**EXERCISE REQUIREMENTS**
Transcribe the records word for word. Leave every picture out.

Stored items
○ ○ ○ ○ ○ ○ ○
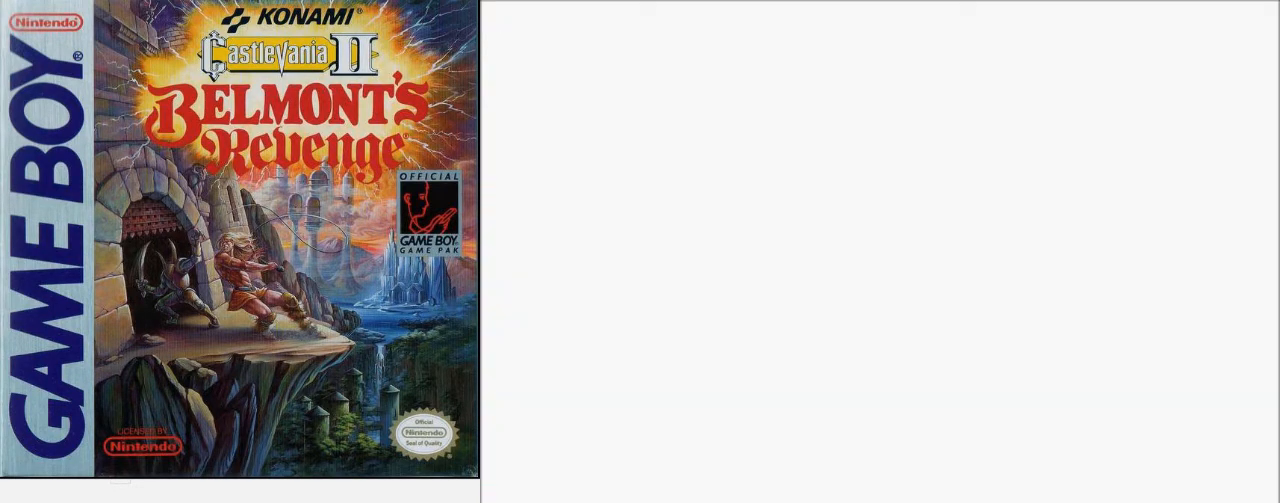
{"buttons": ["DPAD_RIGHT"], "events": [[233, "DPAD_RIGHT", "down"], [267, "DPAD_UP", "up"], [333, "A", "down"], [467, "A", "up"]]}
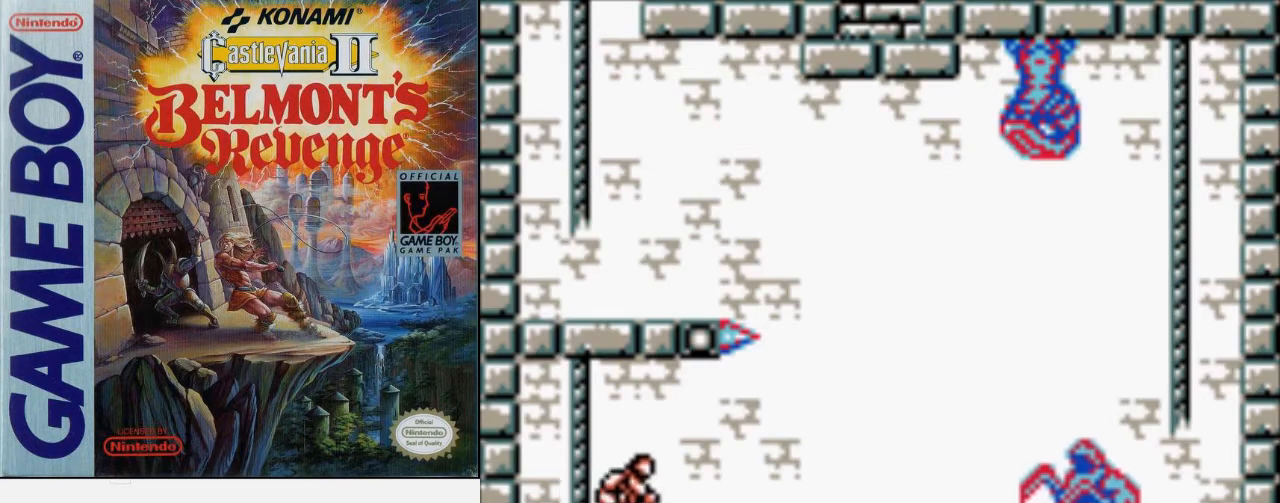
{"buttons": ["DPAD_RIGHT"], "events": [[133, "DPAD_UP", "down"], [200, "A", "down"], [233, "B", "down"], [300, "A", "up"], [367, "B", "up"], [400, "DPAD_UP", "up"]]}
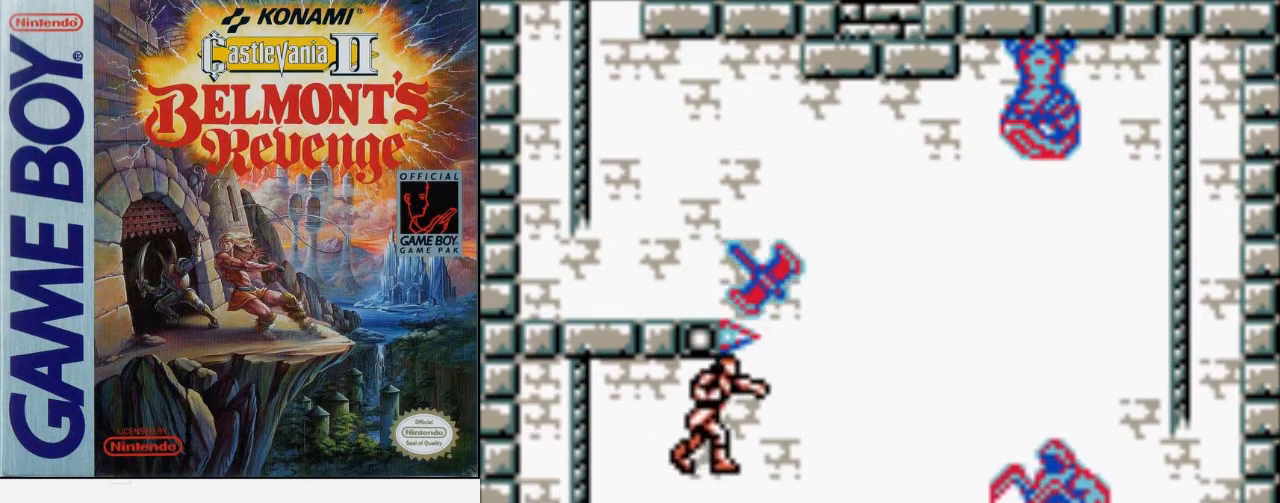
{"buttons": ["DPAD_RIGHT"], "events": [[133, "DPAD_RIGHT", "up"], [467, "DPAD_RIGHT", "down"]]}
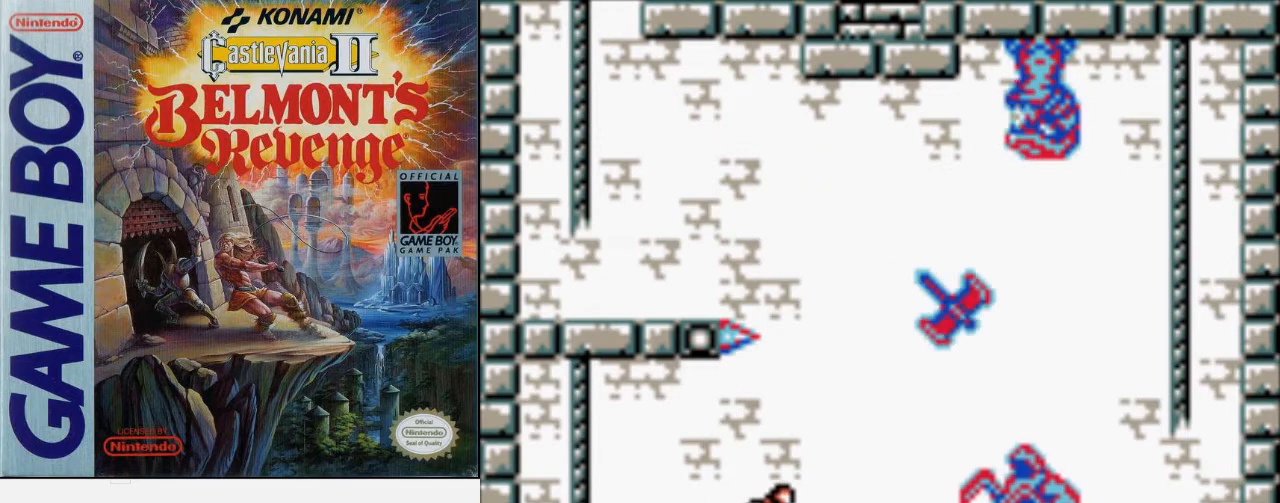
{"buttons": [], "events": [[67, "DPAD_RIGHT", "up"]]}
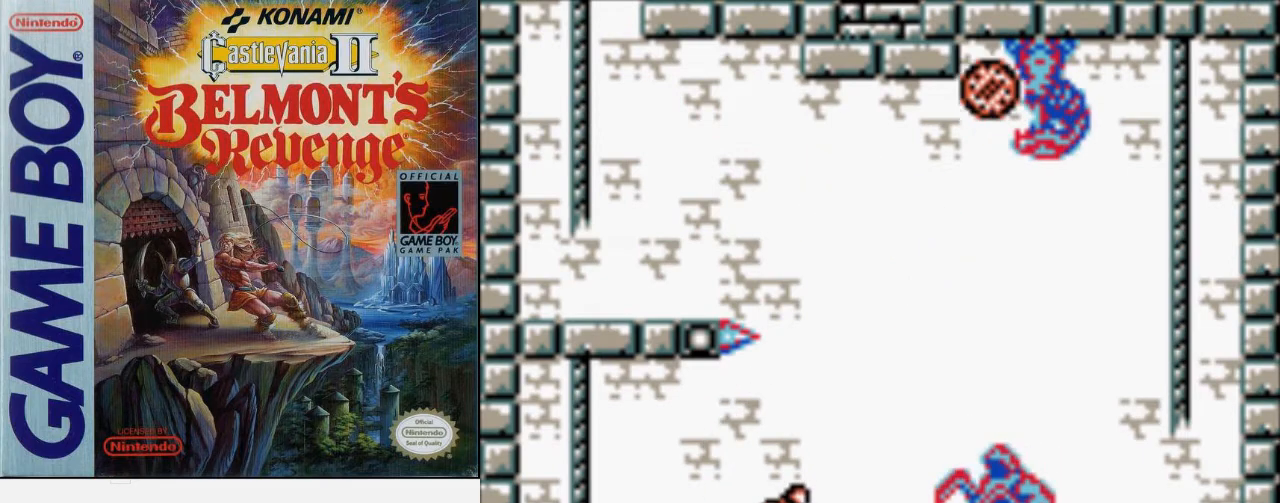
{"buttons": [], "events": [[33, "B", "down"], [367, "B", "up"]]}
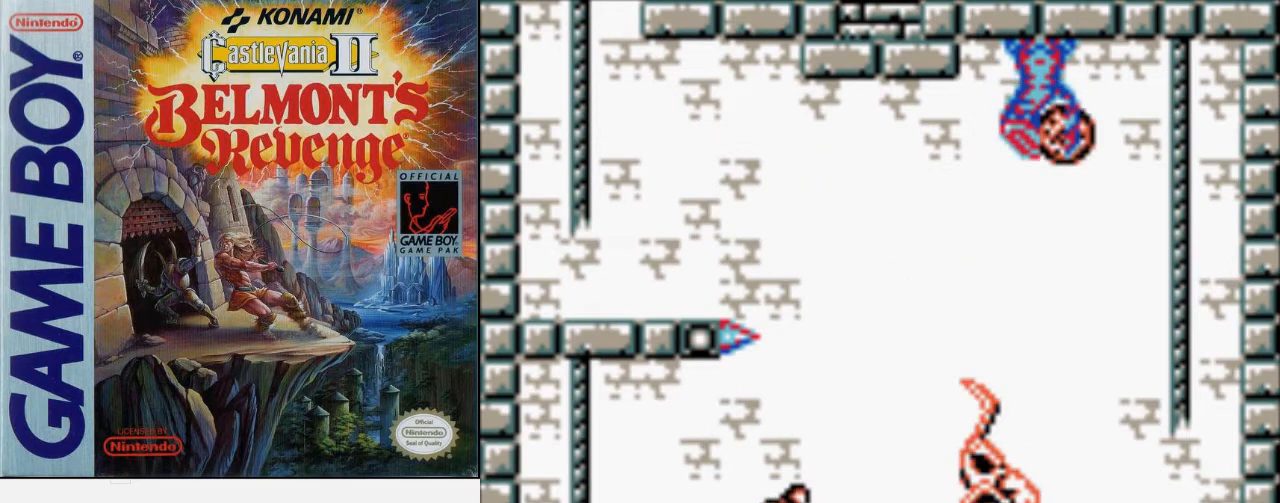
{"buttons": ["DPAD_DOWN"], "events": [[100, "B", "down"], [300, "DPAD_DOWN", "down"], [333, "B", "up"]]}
○ ○ ○ ○ ○ ○ ○
**COMPLETED EXERCISE**
{"buttons": ["DPAD_RIGHT"], "events": [[233, "DPAD_RIGHT", "down"], [267, "DPAD_UP", "up"], [333, "A", "down"], [467, "A", "up"]]}
{"buttons": ["DPAD_RIGHT"], "events": [[133, "DPAD_UP", "down"], [200, "A", "down"], [233, "B", "down"], [300, "A", "up"], [367, "B", "up"], [400, "DPAD_UP", "up"]]}
{"buttons": ["DPAD_RIGHT"], "events": [[133, "DPAD_RIGHT", "up"], [467, "DPAD_RIGHT", "down"]]}
{"buttons": [], "events": [[67, "DPAD_RIGHT", "up"]]}
{"buttons": [], "events": [[33, "B", "down"], [367, "B", "up"]]}
{"buttons": ["DPAD_DOWN"], "events": [[100, "B", "down"], [300, "DPAD_DOWN", "down"], [333, "B", "up"]]}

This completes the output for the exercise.